Excerpt to read:
--- start ---

Wow, temperature spec -40 to +85. But those 'lytics are right up against the heatsinks, not sure that's optimal.

-----Original Message----- From: Tim Reichhart
Sent: Tuesday, August 18, 2015 6:36 PM
To: af@afmug.com
Subject: Re: [AFMUG] Ubiquity radios on 12 V

You can use these http://www.ebay.com/itm/171151993597 I am using these for my battery back up.

Tim

-----Original Message-----
From: "Chuck McCown" <ch...@wbmfg.com>
To: af@afmug.com
Date: 08/18/15 05:10 PM
Subject: Re: [AFMUG] Ubiquity radios on 12 V

You gotta think in watts.  Solar panels cost about 75 cents per watt.
Batteries cost about 20-35 cents per watt hour.  Volts don't really matter
until you go pick a charge controller etc.

So, you are talking about two radios, right?  Perhaps 10 watts each max?
20 watts total load?

2 weeks of autonomy is what I recommend, so 20 x 24 x 14 = 6720 watt hours
of storage.

--- end ---

Requirements: Sum up the email thread about running radios on 12 V in two sentences. The rows after the email thread are separate material.

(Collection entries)
--- start ---

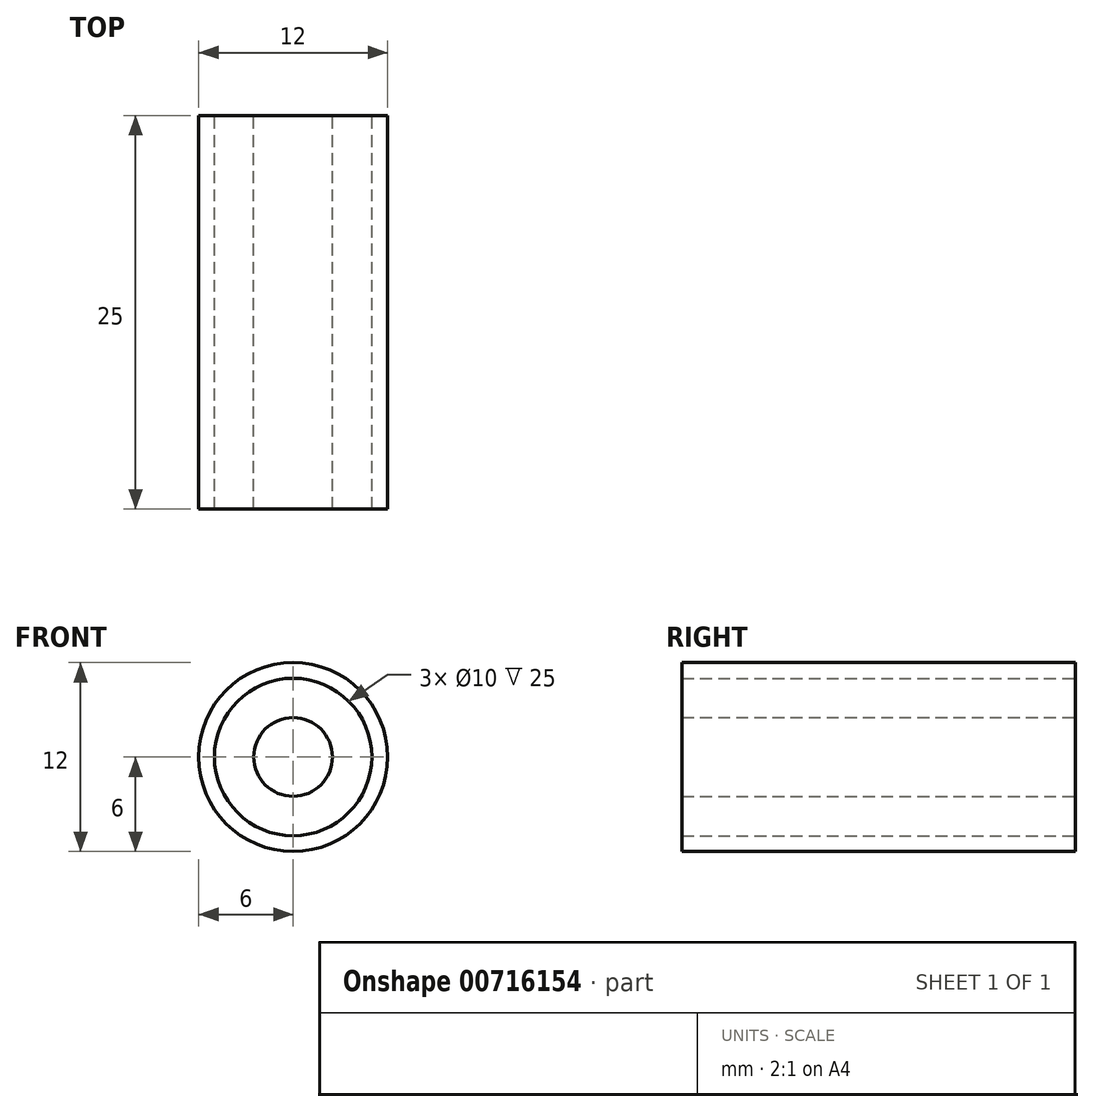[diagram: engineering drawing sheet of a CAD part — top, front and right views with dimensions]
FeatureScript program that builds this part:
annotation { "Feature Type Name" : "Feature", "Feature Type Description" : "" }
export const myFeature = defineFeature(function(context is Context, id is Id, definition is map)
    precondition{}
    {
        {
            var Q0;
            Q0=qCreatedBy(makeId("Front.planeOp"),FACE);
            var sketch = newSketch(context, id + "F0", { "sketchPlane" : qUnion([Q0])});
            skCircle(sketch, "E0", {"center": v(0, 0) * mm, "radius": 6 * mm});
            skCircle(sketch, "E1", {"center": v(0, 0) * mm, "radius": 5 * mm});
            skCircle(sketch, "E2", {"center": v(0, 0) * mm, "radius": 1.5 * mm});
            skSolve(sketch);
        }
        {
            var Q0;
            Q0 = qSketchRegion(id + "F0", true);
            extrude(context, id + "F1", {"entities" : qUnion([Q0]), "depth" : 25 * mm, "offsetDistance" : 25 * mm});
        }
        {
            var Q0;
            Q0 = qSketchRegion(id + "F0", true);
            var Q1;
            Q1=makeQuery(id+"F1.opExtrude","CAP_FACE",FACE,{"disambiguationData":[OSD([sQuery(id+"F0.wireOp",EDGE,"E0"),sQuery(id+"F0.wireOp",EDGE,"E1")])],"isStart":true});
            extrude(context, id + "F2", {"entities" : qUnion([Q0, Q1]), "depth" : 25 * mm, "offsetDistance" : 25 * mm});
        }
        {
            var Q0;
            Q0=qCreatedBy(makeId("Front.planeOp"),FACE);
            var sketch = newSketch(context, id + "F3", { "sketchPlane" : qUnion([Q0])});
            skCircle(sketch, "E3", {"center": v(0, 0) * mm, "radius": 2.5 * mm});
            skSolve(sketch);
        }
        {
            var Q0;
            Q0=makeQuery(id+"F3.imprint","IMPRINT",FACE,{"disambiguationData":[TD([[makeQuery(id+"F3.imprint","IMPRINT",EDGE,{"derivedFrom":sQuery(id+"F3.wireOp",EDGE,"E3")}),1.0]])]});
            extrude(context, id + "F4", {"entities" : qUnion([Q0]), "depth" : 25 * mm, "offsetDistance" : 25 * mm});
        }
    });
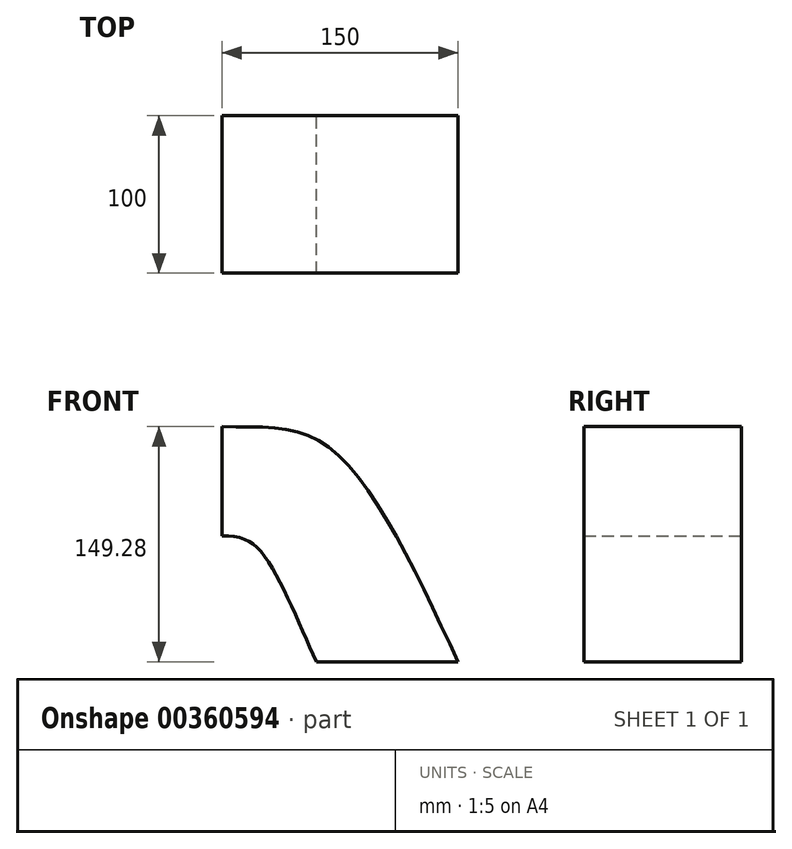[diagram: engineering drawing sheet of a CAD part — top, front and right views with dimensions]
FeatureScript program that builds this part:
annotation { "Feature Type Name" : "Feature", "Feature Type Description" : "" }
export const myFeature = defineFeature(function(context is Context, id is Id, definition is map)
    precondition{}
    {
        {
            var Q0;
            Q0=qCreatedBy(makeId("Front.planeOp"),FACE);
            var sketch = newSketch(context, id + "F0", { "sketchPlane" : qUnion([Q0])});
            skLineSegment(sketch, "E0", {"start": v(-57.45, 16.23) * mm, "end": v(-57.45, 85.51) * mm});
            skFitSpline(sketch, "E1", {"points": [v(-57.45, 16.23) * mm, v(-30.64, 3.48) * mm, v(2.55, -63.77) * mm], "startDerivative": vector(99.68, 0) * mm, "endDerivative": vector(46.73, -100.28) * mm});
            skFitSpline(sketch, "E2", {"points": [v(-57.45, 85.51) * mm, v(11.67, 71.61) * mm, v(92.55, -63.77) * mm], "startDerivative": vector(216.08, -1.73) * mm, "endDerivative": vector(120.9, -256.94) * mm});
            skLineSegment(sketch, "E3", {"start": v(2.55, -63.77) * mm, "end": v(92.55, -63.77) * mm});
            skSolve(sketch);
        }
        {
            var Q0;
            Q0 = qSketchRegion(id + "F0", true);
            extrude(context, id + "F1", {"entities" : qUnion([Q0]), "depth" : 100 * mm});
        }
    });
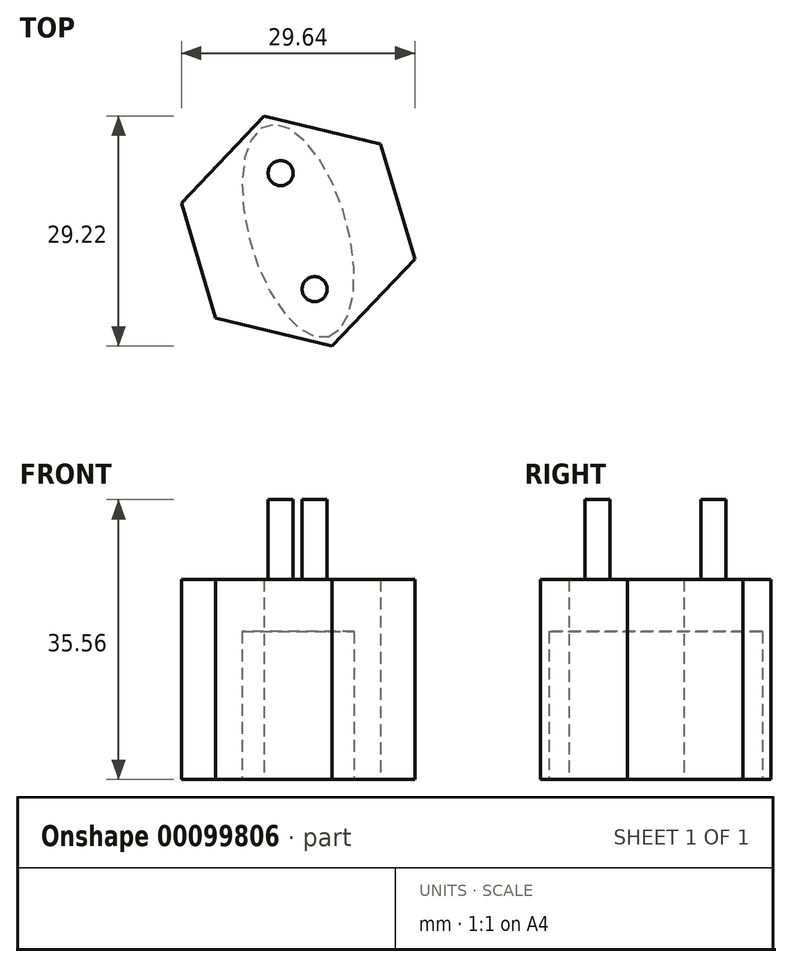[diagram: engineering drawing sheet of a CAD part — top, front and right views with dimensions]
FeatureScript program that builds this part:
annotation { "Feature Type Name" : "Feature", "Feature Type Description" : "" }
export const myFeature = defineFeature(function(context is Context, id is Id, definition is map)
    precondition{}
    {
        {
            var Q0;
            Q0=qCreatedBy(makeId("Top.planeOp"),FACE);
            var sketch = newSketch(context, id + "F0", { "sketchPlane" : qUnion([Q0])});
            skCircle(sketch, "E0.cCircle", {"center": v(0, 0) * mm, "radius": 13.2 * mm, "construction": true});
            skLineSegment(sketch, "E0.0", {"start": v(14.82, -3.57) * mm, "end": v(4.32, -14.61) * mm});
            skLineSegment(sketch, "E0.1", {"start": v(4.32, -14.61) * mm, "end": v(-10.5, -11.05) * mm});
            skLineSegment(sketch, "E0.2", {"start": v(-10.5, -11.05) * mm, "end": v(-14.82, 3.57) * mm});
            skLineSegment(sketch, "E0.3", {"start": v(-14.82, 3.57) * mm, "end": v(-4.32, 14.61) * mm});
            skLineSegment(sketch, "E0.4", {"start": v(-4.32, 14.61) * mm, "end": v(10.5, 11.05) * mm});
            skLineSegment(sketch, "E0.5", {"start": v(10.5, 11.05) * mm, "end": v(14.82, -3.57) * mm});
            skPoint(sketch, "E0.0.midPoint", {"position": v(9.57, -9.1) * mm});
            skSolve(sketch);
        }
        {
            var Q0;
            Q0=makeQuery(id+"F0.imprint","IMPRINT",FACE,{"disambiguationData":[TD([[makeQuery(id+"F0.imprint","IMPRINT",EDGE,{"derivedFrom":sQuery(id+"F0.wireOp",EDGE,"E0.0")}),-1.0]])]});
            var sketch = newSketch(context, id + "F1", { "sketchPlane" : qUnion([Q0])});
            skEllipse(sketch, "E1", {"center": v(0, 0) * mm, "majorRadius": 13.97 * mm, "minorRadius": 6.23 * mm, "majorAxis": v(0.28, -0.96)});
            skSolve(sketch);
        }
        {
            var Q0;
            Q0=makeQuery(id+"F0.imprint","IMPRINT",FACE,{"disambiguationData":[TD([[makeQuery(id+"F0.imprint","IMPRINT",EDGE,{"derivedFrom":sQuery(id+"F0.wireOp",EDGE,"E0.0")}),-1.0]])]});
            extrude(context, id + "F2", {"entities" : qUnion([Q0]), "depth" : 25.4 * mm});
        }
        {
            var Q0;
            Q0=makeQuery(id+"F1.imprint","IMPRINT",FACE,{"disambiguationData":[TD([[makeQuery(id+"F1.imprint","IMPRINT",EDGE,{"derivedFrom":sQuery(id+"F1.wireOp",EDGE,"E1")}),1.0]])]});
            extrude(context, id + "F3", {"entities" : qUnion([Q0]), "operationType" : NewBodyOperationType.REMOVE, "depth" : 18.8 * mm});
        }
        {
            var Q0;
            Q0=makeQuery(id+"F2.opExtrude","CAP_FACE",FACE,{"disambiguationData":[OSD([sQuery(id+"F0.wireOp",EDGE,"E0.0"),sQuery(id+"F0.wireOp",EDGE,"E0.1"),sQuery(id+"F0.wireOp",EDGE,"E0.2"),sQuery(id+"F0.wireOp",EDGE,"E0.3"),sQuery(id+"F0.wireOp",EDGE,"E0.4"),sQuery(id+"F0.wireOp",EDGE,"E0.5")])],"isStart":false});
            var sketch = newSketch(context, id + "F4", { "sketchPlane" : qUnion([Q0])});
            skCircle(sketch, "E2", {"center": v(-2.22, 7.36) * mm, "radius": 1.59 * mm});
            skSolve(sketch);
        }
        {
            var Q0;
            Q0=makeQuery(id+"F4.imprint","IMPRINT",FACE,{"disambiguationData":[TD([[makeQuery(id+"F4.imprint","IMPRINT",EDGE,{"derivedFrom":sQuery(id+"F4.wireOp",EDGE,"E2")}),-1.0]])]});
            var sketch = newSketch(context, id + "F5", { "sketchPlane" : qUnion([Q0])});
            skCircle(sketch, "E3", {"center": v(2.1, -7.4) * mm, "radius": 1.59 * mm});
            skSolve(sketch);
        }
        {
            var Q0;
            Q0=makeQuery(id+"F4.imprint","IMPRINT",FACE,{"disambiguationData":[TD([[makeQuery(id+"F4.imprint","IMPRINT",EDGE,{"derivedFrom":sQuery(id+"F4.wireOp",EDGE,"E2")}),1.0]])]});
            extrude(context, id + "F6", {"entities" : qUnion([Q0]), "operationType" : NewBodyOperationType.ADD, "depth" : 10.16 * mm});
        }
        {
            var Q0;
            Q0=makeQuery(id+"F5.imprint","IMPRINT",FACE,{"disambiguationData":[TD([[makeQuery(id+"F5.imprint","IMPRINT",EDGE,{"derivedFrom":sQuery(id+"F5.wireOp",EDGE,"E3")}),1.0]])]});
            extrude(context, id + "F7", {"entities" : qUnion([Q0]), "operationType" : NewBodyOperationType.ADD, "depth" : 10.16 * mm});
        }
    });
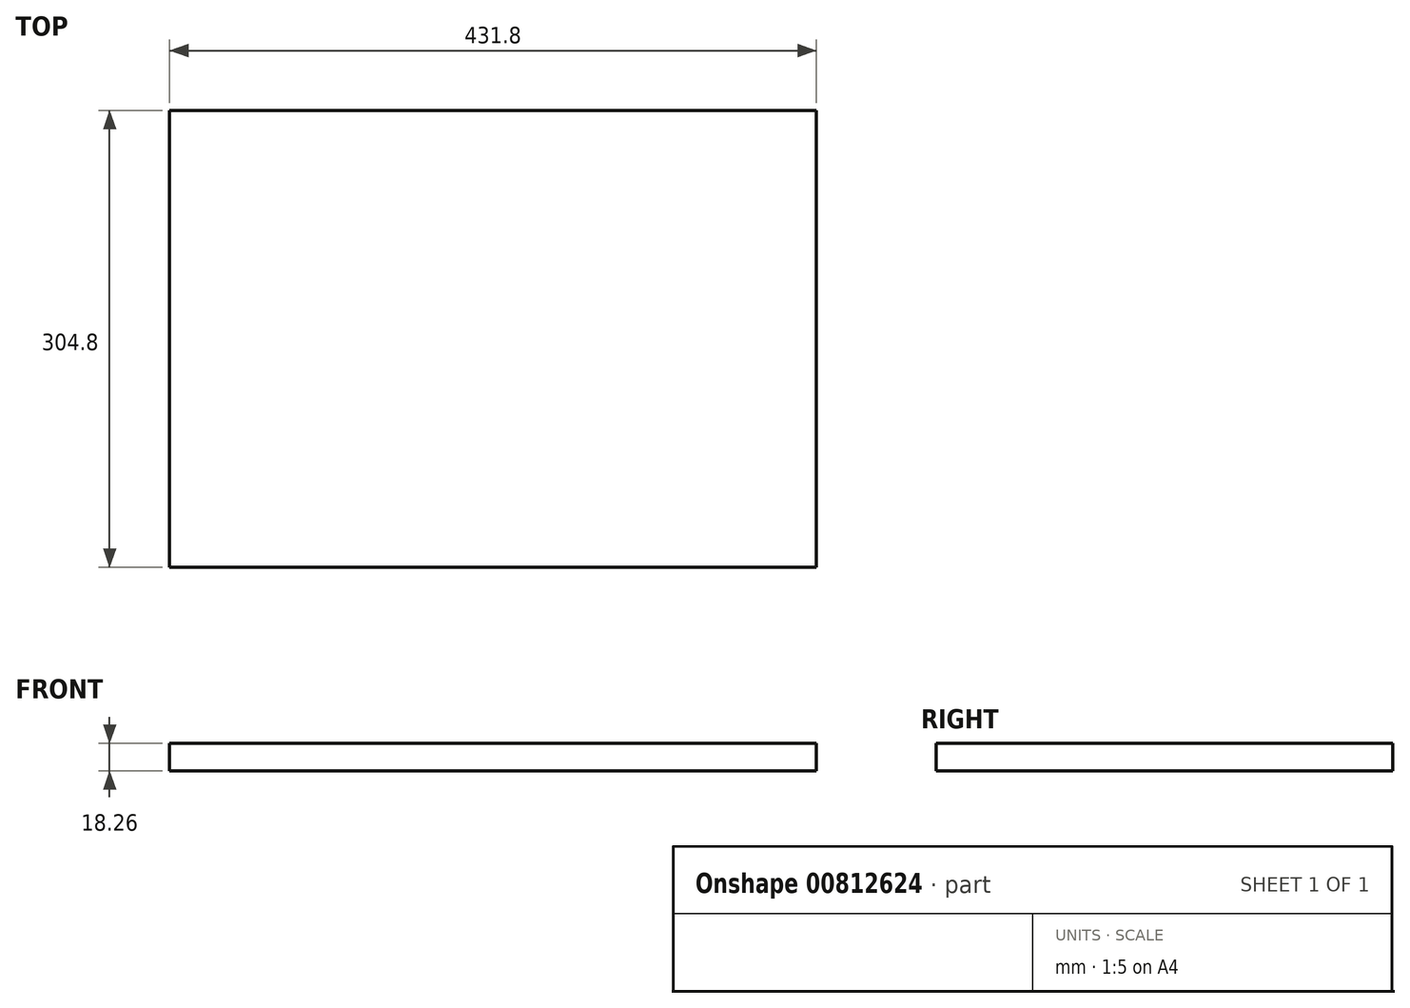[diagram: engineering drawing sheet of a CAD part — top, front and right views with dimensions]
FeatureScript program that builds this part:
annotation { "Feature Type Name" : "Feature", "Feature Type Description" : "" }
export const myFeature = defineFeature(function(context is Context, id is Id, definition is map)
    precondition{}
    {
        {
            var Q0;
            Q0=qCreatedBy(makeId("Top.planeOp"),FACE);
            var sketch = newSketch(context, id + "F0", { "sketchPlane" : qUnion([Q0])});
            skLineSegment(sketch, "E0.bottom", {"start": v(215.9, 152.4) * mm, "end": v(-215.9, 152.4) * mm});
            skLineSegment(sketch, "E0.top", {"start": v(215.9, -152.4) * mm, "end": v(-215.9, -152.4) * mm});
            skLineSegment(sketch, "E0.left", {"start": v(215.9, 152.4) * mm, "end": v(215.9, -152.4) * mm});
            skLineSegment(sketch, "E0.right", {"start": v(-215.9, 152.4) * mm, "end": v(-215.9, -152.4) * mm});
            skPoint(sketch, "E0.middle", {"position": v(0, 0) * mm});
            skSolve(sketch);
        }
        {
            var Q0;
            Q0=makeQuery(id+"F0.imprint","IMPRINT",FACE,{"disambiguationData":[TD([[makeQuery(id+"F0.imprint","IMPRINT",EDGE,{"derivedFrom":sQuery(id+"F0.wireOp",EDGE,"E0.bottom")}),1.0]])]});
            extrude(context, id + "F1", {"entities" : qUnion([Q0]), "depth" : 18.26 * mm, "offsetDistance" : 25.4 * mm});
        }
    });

--- end ---

Output of the task: Chuck McCown advises thinking in watts rather than volts, citing solar panels at about 75 cents per watt and batteries at about 20-35 cents per watt hour, and for two radios at perhaps 10 watts each he works out 6720 watt hours of storage for two weeks of autonomy. Tim Reichhart links to an eBay item he uses for his battery backup, and the latest reply notes its -40 to +85 temperature spec but doubts that having the 'lytics right up against the heatsinks is optimal.